Saturday, September 10, 2022

Social Security Might Be In Trouble But You Don't Have To Be

But first is this quick write up about how well the FolioBeyond Rising Rates ETF (RISR) has done this year as bonds have been crushed. This chart offers context.

 

RISR has a few moving parts but basically is hedges interest rate risk via a negative duration. WisdomTree used to have one or two negative duration ETFs too but I can't find them, maybe they closed. I did throw in a short treasury ETF and a 2x short treasury ETF to add a little extra color.   

Hedging bond funds is trickier than hedging equity exposure IMO for a few reasons. Guessing what interest rates will do is more difficult than guessing what stocks will do because if nothing else, stocks will broadly stop going down and eventually go back up. Interest rates don't have that sort of dynamic. Longer term they look more like a channel than something that typically goes from the lower left to the upper right. If it takes decades for interest rates to go back down once this event is over then bond funds might not recover, they have no par value to return to. 

I've been making the observation that I think bonds have become a source of unreliable volatility in terms of the diversification benefits against stocks. Barron's profiled a former trader at the Fed who made a similar comment. I continue to favor allocating the traditional 40% (or whatever fixed income number we're talking about) to income sectors that avoid or minimize interest rate risk, one or two absolute return funds and strategies that offer more hedging protection than bonds do.

Let's check in on Social Security. Barron's had a short column with an update of the troubles Social Security is facing. The article was a nice nudge to check my Social Security account online to see where our numbers stand. I continue to want to take my payout at 70 so that if I die young, my wife will get the biggest possible survivor benefit. I'm gravitating to the idea though that my wife doesn't need to wait until her spousal benefit maxes out at 67. My age 70 amount now stands at $4006/mo in today's dollars, these numbers go up with inflation. If my wife takes at the same time as me, she'd be 64 and two months, hers would be $1229. That total plus our rental income is our plan A plus I hope to be nowhere close to done managing money at that age. Our savings in this scenario would be for emergencies and large one-off expenses.

That all looks pretty good from here but I'd want to devote time to understanding what happens if some of the predictions about the future bare out like reductions in payouts. I don't know if people at our current ages, 56 and 50, would get caught up in reductions but we all know the number being kicked around is a 23% cut. People in lower income/savings quintiles are very unlikely to face benefit cuts but if there is means testing, I think it will come down to income/savings levels much lower than anything being talked about now. Even if you disagree, that is the worse outcome and I want to prepare for what can go wrong, not what can go right. 

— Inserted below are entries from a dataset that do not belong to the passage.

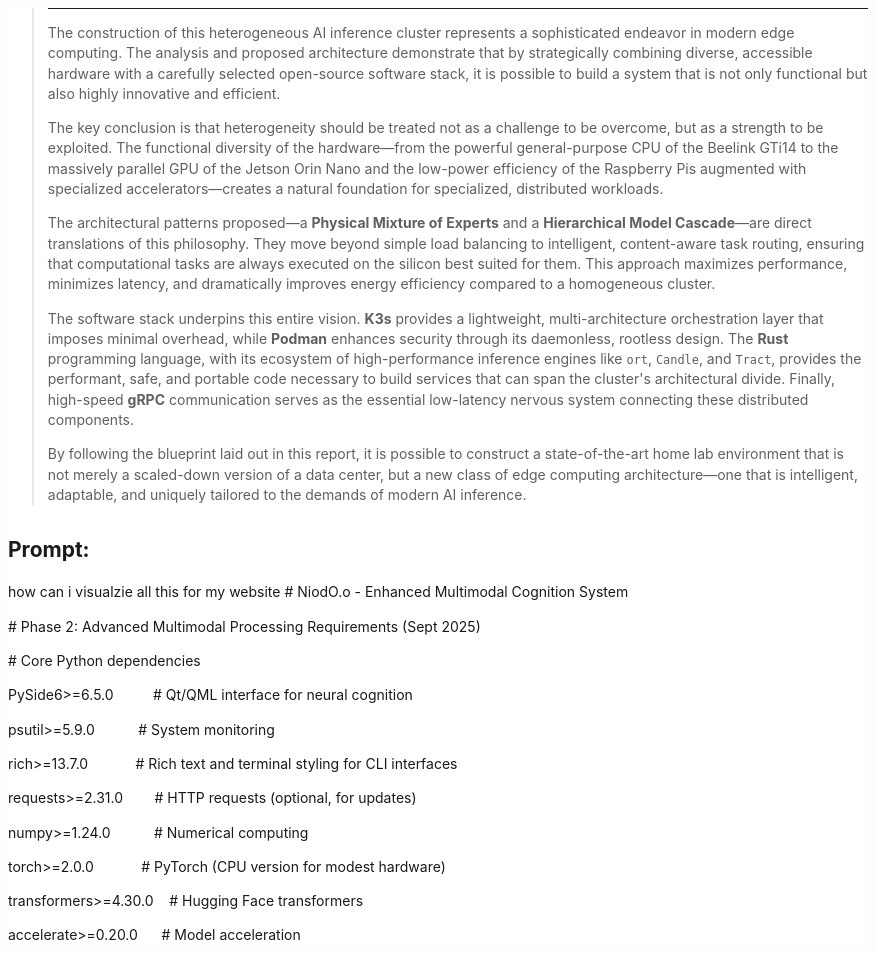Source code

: > -----------
> 
> The construction of this heterogeneous AI inference cluster represents a sophisticated endeavor in modern edge computing. The analysis and proposed architecture demonstrate that by strategically combining diverse, accessible hardware with a carefully selected open-source software stack, it is possible to build a system that is not only functional but also highly innovative and efficient.
> 
> The key conclusion is that heterogeneity should be treated not as a challenge to be overcome, but as a strength to be exploited. The functional diversity of the hardware—from the powerful general-purpose CPU of the Beelink GTi14 to the massively parallel GPU of the Jetson Orin Nano and the low-power efficiency of the Raspberry Pis augmented with specialized accelerators—creates a natural foundation for specialized, distributed workloads.
> 
> The architectural patterns proposed—a **Physical Mixture of Experts** and a **Hierarchical Model Cascade**—are direct translations of this philosophy. They move beyond simple load balancing to intelligent, content-aware task routing, ensuring that computational tasks are always executed on the silicon best suited for them. This approach maximizes performance, minimizes latency, and dramatically improves energy efficiency compared to a homogeneous cluster.
> 
> The software stack underpins this entire vision. **K3s** provides a lightweight, multi-architecture orchestration layer that imposes minimal overhead, while **Podman** enhances security through its daemonless, rootless design. The **Rust** programming language, with its ecosystem of high-performance inference engines like `ort`, `Candle`, and `Tract`, provides the performant, safe, and portable code necessary to build services that can span the cluster's architectural divide. Finally, high-speed **gRPC** communication serves as the essential low-latency nervous system connecting these distributed components.
> 
> By following the blueprint laid out in this report, it is possible to construct a state-of-the-art home lab environment that is not merely a scaled-down version of a data center, but a new class of edge computing architecture—one that is intelligent, adaptable, and uniquely tailored to the demands of modern AI inference.

## Prompt:
how can i visualzie all this for my website # NiodO.o - Enhanced Multimodal Cognition System

\# Phase 2: Advanced Multimodal Processing Requirements (Sept 2025)

\# Core Python dependencies

PySide6\>=6.5.0          # Qt/QML interface for neural cognition

psutil\>=5.9.0           # System monitoring

rich\>=13.7.0            # Rich text and terminal styling for CLI interfaces

requests\>=2.31.0        # HTTP requests (optional, for updates)

numpy\>=1.24.0           # Numerical computing

torch\>=2.0.0            # PyTorch (CPU version for modest hardware)

transformers\>=4.30.0    # Hugging Face transformers

accelerate\>=0.20.0      # Model acceleration
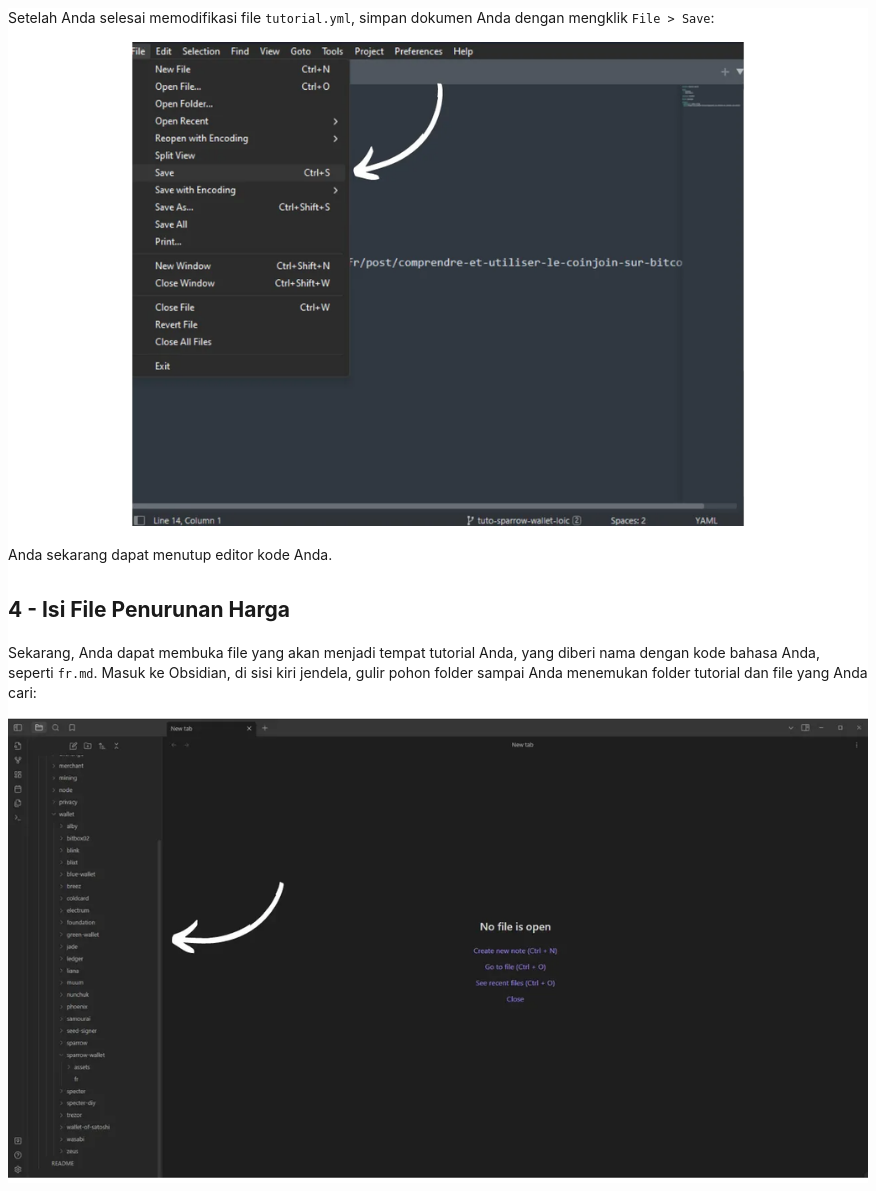 Setelah Anda selesai memodifikasi file `tutorial.yml`, simpan dokumen Anda dengan mengklik `File > Save`:

![TUTO](assets/fr/16.webp)

Anda sekarang dapat menutup editor kode Anda.

## 4 - Isi File Penurunan Harga

Sekarang, Anda dapat membuka file yang akan menjadi tempat tutorial Anda, yang diberi nama dengan kode bahasa Anda, seperti `fr.md`. Masuk ke Obsidian, di sisi kiri jendela, gulir pohon folder sampai Anda menemukan folder tutorial dan file yang Anda cari:

![TUTO](assets/fr/18.webp)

A 23% haircut means we'd only be getting $3084 and $946. What do your numbers look like with a 23% haircut? Can your plan work in that scenario? If not, what can you do to mitigate the consequence of a 23% haircut? Now repeat the same exercise with a 33% haircut. Our numbers would drop to $2684 and $823. Can your retirement plan work under a 33% haircut, a haircut larger than anyone is talking about? If not, start figuring out your back up plan now. At 50, I don't think you need to have every last detail sorted out by any means but I might have some sort of framework and I would suggest starting to work on improve optionality like figuring out how to monetize a hobby or monetize what might start out as a volunteer endeavor or create a part time solution from your full time career. 

Jerry Yoakum: Cogitation about Computing: Analyze Causes For Errors

Betting on "them" to "fix it" is not a bet I want to be overly reliant on. If I'm working back up plans that I never need and we actually get $5200/month, great, no harm no foul but betting only on what can go right does not make for robust planning.